▶ Brief: Can you write these lines out again, changing every "locality" to "site" and leaving everything else as it is?

══ Material ══

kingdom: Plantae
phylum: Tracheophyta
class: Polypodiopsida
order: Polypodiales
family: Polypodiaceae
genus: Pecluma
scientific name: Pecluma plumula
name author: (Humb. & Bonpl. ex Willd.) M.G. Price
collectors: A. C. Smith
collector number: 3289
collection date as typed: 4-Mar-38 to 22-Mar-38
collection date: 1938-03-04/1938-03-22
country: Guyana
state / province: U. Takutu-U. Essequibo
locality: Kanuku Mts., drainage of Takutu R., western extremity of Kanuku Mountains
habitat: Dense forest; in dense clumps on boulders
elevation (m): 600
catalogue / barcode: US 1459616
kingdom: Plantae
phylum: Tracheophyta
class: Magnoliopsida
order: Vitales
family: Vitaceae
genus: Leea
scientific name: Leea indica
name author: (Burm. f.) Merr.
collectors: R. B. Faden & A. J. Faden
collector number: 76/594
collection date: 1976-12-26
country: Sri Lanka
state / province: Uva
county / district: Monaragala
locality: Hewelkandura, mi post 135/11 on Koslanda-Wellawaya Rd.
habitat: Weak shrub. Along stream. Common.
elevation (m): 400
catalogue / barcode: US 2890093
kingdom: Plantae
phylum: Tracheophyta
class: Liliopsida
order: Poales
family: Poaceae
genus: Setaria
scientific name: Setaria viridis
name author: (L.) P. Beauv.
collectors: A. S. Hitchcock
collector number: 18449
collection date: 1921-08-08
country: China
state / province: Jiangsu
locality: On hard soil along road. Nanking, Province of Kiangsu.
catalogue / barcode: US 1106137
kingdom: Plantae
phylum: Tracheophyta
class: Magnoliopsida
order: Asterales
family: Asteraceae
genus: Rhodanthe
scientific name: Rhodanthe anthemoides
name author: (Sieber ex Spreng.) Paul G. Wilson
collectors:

═══

▶ Answer for this exercise:
kingdom: Plantae
phylum: Tracheophyta
class: Polypodiopsida
order: Polypodiales
family: Polypodiaceae
genus: Pecluma
scientific name: Pecluma plumula
name author: (Humb. & Bonpl. ex Willd.) M.G. Price
collectors: A. C. Smith
collector number: 3289
collection date as typed: 4-Mar-38 to 22-Mar-38
collection date: 1938-03-04/1938-03-22
country: Guyana
state / province: U. Takutu-U. Essequibo
site: Kanuku Mts., drainage of Takutu R., western extremity of Kanuku Mountains
habitat: Dense forest; in dense clumps on boulders
elevation (m): 600
catalogue / barcode: US 1459616
kingdom: Plantae
phylum: Tracheophyta
class: Magnoliopsida
order: Vitales
family: Vitaceae
genus: Leea
scientific name: Leea indica
name author: (Burm. f.) Merr.
collectors: R. B. Faden & A. J. Faden
collector number: 76/594
collection date: 1976-12-26
country: Sri Lanka
state / province: Uva
county / district: Monaragala
site: Hewelkandura, mi post 135/11 on Koslanda-Wellawaya Rd.
habitat: Weak shrub. Along stream. Common.
elevation (m): 400
catalogue / barcode: US 2890093
kingdom: Plantae
phylum: Tracheophyta
class: Liliopsida
order: Poales
family: Poaceae
genus: Setaria
scientific name: Setaria viridis
name author: (L.) P. Beauv.
collectors: A. S. Hitchcock
collector number: 18449
collection date: 1921-08-08
country: China
state / province: Jiangsu
site: On hard soil along road. Nanking, Province of Kiangsu.
catalogue / barcode: US 1106137
kingdom: Plantae
phylum: Tracheophyta
class: Magnoliopsida
order: Asterales
family: Asteraceae
genus: Rhodanthe
scientific name: Rhodanthe anthemoides
name author: (Sieber ex Spreng.) Paul G. Wilson
collectors:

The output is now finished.